■ EXTRACTED INFORMATION ■
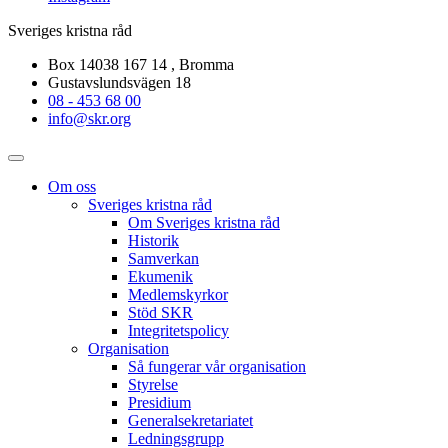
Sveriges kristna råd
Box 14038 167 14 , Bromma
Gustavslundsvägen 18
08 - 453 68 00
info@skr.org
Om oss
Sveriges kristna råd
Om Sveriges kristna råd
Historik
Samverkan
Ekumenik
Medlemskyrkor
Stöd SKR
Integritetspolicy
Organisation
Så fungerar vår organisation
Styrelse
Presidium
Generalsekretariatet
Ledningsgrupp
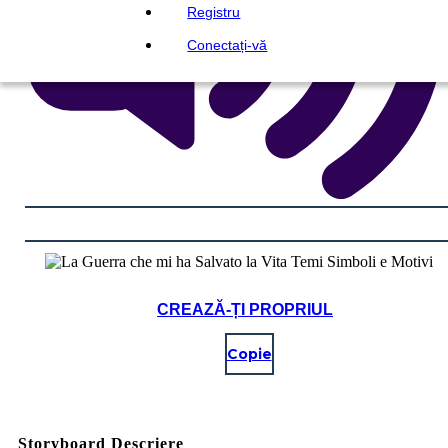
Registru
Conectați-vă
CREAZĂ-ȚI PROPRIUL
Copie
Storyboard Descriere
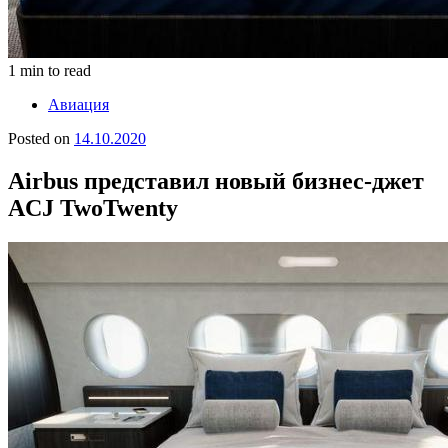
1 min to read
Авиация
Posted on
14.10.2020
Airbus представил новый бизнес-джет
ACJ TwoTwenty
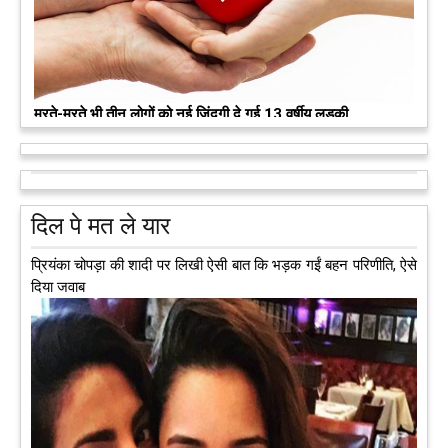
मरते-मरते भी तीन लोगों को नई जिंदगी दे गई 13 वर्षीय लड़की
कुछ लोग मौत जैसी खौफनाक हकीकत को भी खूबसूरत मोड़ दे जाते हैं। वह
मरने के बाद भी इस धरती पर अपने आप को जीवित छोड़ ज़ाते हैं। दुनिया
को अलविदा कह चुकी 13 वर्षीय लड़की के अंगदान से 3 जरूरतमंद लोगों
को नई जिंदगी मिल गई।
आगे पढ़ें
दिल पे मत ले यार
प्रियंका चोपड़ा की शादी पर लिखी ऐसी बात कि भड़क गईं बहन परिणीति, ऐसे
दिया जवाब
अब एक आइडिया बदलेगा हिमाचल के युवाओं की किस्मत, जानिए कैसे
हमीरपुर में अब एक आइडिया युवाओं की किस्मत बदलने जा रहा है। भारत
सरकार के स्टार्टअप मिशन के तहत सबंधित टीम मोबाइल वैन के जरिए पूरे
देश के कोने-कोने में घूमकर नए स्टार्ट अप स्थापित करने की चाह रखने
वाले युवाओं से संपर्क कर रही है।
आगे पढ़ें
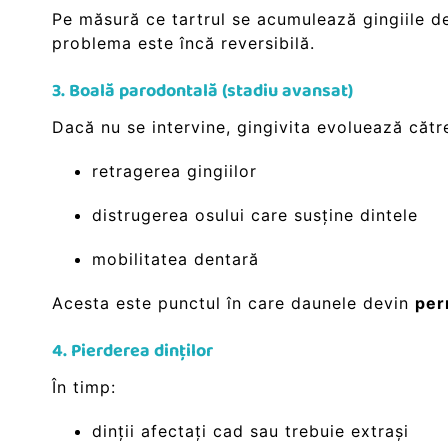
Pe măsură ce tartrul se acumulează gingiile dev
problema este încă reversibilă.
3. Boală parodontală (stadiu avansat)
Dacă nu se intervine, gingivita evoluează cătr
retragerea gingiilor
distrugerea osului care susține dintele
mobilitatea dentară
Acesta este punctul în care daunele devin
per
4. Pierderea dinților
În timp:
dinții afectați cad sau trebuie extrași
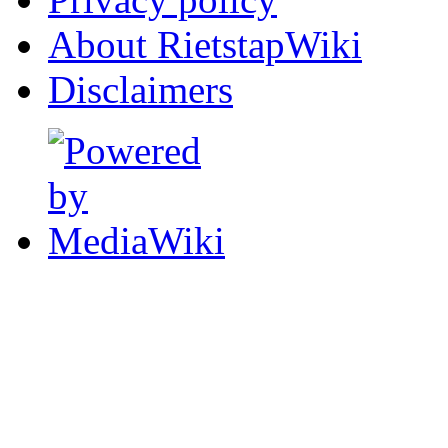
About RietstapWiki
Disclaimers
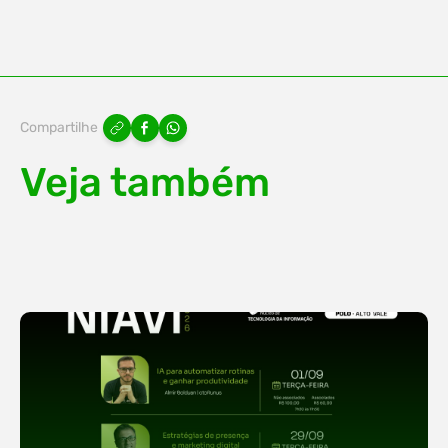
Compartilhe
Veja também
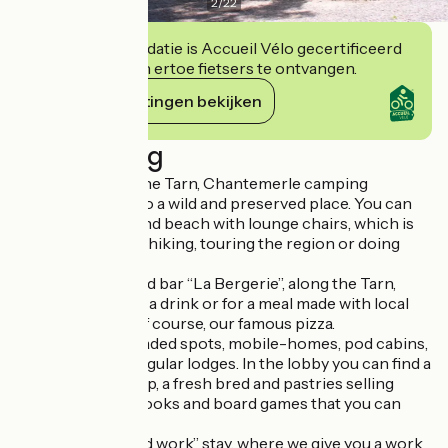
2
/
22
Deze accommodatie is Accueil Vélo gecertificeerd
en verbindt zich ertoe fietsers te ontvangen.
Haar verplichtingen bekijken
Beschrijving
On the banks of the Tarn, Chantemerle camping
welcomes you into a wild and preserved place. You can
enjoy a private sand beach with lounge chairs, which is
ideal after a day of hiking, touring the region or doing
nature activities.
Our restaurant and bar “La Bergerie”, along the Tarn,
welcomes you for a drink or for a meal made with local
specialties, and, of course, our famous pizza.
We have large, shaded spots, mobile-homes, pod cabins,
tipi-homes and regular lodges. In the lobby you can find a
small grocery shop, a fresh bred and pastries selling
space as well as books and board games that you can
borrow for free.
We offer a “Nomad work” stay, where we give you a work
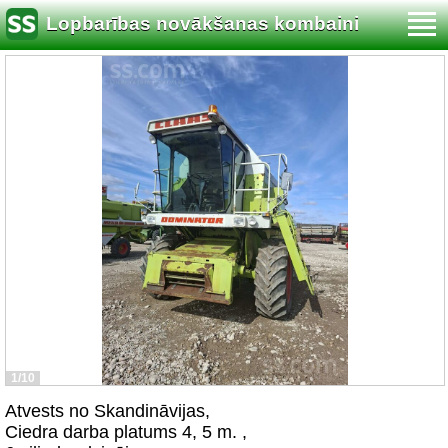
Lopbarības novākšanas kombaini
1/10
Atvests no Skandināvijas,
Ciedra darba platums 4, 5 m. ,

■ WHAT TO WORK ON ■
Where a line of the records holds the word "care", copy that line.

■ REPLY TO THE TASK ■
distrugerea osului care susține dintele
Acesta este punctul în care daunele devin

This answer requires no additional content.